Bashir, Deby agree to dispatch envoys to engage Darfur rebels in peace process
January 30, 2014 (KHARTOUM) – Sudanese president and his Chadian counterpart agreed to send special envoys to meet Darfur rebel groups to encourage them to engage in peace negotiations, foreign minister Ali Karti said in statements on Thursday.
Presidents Omer al-Bashir and Idriss Deby met Thursday on the sidelines of an African Union summit on the Central African Republic and South Sudan conflicts held in the Ethiopian capital Addis Ababa.
Karti said that the two head of states agreed to send Darfurian envoys to meet with the rebel groups who refuse to sign a peace agreement with the government, adding that the meeting was dedicated to follow up what they had agreed in previous summits.
Last November president Deby hosted a gathering of Zaghawa tribal leaders and urged them to persuade their sons in the rebel groups to end the 11-year conflict stressing that the tribe to which he belongs suffered from this situation.
The Chadian leader also was in Khartoum by the end of December 2013 where he held a meeting with the Zaghawa leaders telling them that Darfur people are responsible of their problems urging them to stop accusing Bashir.
Karti said there are “signals” from a number of movements non-signatory of the Doha Document for Peace in Darfur (DDPD), adding the two presidents discussed “practical steps for the return” of these rebel groups.
He further pointed that the developing relations with Chad contribute to the peaceful solution of Darfur conflict.

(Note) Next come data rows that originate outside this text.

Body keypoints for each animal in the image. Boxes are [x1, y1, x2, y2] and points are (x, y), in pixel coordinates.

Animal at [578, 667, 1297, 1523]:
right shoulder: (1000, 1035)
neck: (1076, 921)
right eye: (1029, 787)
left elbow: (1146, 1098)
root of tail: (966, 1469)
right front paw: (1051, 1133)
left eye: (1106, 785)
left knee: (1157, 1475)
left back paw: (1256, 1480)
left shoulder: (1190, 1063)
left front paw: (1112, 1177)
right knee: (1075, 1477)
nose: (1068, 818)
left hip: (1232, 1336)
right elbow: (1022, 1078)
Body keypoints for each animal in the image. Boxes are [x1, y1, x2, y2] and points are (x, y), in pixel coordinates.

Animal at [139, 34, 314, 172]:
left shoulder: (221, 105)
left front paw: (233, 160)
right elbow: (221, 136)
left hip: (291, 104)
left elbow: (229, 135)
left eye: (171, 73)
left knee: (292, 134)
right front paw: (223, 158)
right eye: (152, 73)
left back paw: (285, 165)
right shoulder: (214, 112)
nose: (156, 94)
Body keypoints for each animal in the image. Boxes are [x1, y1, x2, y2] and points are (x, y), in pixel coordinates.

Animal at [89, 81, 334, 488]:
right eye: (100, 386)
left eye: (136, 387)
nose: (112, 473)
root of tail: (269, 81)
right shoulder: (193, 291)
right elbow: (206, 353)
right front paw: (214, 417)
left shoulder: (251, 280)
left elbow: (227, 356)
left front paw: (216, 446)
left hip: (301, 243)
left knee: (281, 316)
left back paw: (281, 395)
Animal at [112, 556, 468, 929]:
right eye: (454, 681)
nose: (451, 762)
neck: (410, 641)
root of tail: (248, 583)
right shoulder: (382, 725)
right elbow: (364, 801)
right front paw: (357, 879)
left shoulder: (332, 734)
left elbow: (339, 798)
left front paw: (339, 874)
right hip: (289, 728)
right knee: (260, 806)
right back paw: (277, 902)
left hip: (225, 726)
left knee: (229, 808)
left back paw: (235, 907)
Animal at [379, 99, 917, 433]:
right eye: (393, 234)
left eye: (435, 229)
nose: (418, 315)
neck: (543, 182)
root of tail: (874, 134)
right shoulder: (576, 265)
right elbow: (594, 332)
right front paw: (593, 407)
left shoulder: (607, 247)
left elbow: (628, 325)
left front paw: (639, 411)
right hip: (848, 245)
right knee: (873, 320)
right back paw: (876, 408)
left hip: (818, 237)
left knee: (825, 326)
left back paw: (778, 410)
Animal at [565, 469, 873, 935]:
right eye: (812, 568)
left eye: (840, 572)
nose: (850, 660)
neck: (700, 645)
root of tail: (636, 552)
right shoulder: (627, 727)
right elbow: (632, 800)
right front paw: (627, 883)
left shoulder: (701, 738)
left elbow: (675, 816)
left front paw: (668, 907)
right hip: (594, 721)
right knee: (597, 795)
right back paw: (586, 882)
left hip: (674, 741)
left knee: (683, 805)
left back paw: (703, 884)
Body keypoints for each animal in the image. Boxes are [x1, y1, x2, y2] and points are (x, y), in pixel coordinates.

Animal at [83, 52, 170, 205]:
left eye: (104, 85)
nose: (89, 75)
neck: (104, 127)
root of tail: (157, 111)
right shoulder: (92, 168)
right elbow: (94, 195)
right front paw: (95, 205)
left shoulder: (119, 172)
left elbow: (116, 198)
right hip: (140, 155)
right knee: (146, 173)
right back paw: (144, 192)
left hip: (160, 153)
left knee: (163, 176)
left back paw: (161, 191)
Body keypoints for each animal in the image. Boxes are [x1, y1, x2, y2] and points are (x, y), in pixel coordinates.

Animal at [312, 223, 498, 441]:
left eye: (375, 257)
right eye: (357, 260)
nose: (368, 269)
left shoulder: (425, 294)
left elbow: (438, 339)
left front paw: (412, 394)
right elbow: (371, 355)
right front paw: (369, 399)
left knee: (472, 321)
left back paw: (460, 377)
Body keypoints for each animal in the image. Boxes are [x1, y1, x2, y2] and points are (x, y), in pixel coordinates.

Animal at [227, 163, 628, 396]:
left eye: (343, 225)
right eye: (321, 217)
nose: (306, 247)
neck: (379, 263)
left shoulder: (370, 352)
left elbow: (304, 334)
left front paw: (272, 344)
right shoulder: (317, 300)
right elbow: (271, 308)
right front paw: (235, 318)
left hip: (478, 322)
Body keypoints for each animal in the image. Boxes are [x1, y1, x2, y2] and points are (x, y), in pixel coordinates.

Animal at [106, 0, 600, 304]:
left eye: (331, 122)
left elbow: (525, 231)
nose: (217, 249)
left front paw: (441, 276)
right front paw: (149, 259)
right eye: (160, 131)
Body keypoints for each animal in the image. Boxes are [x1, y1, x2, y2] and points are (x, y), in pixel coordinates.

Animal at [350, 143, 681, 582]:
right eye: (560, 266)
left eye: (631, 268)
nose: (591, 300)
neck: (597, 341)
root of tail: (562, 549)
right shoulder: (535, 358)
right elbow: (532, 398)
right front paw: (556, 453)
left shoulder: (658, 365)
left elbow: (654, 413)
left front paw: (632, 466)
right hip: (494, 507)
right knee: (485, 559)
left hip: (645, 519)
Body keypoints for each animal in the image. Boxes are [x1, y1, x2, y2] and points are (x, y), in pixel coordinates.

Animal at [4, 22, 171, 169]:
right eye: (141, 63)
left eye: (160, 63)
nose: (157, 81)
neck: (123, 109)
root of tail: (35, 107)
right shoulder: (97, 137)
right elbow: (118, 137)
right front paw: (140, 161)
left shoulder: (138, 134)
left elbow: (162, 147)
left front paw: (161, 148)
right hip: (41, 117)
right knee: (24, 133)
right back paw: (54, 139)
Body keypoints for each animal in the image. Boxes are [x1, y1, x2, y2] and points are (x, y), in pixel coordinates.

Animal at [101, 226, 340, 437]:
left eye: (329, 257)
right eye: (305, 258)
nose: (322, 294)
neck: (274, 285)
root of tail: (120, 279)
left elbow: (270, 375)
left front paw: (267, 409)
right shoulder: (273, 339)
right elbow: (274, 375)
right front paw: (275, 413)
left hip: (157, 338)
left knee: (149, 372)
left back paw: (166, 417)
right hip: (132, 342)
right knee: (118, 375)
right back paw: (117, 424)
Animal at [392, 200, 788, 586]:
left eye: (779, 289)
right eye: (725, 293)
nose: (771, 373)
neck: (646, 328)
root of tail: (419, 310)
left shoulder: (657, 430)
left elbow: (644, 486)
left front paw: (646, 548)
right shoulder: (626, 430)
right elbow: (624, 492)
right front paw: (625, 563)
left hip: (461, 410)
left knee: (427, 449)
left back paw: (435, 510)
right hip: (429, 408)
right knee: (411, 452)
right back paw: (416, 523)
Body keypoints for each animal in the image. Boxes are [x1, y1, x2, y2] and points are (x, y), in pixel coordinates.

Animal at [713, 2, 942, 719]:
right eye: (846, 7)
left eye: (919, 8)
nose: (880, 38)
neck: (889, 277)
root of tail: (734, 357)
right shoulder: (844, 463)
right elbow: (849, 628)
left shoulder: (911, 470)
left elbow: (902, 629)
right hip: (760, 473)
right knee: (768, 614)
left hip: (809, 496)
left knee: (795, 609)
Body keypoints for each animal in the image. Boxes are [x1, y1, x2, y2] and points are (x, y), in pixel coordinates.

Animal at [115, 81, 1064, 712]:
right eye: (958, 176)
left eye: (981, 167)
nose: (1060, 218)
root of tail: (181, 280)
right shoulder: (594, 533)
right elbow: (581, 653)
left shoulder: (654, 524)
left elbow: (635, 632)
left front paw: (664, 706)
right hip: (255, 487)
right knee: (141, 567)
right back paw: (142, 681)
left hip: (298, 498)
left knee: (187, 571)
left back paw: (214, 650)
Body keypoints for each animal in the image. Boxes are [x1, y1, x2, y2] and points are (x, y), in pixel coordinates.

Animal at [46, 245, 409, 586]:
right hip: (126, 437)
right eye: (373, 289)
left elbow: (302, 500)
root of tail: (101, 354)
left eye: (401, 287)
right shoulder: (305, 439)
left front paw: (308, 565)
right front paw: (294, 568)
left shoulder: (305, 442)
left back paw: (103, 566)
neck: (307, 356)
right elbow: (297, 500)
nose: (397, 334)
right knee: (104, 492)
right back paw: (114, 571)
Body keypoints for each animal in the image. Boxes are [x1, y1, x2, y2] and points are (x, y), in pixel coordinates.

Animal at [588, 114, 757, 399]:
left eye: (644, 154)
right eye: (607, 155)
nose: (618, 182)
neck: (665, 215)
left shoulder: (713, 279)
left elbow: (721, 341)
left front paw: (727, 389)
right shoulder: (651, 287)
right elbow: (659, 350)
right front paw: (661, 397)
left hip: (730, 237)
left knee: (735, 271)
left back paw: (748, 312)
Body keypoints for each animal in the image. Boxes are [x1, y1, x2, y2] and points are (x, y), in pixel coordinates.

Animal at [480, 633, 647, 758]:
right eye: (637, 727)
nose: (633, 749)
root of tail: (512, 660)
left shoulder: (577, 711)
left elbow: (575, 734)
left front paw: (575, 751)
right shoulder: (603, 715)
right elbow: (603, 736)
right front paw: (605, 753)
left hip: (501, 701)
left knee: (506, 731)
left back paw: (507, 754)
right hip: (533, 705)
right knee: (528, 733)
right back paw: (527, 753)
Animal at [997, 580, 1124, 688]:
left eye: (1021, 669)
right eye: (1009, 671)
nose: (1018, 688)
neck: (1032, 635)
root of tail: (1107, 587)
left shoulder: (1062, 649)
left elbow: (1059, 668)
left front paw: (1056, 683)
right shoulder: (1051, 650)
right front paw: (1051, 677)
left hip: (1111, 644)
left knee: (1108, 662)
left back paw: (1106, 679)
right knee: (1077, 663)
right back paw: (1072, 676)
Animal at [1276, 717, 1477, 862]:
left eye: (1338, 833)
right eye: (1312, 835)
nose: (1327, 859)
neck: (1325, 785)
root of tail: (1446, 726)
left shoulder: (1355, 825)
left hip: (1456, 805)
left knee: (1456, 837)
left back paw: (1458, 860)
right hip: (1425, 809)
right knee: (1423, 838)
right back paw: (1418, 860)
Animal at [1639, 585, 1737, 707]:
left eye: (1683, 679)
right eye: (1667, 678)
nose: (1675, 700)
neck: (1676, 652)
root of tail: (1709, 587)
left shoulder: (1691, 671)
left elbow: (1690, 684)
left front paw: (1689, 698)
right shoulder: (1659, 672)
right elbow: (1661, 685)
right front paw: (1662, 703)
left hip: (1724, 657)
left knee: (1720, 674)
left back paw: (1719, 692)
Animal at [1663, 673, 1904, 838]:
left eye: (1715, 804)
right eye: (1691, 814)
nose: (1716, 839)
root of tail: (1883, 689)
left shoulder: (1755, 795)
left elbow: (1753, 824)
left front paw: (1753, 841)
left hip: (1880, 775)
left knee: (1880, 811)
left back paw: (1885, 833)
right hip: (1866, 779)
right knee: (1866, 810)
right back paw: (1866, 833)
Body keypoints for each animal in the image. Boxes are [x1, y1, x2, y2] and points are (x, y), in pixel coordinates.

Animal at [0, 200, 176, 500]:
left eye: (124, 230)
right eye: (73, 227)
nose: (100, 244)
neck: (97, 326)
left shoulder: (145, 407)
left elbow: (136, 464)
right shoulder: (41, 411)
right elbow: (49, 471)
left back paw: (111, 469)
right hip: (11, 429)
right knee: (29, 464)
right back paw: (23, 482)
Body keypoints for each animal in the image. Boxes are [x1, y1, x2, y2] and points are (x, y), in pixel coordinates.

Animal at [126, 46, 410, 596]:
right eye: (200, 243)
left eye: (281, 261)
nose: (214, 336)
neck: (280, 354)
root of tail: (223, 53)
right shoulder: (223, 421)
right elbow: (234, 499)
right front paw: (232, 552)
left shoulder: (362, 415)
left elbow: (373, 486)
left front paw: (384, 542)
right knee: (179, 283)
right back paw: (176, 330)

The joint chief mediator for the resolution of Darfur conflict Mohamed Ibn Chambas in October and November 2013 met with Chadian, Ethiopian and South Sudanese senior officials urging them to support his efforts for a cessation of hostilities agreement.
Ibn Chambas in collaboration with the IGAD held a workshop on peace and security in Darfur with the rebel Justice and Equality Movement (JEM) and the Sudan Liberation Movement of Minni Minnawi (SLM-MM) in Addis Ababa from 9 to 13 December 2013.
However, the two rebel groups declined his proposal to sign a humanitarian cessation of hostilities in Darfur and instead proposed to sign a comprehensive cessation of hostilities including Blue Nile and South Kordofan where they have fight the Sudanese government forces with their allied rebels of the Sudan People’s Liberation Movement – North.
Karti also spoke about a meeting between presidents Bashir and Yoweri Museveni of Uganda, adding they discussed normalisation of bilateral relations and agreed to hold further discussions on this respect in the future.
Kampala, which in the past accused Khartoum of harbouring the Ugandan rebel Lord Resistance Army and its leader Joseph Kony, hosts the Sudanese rebel groups.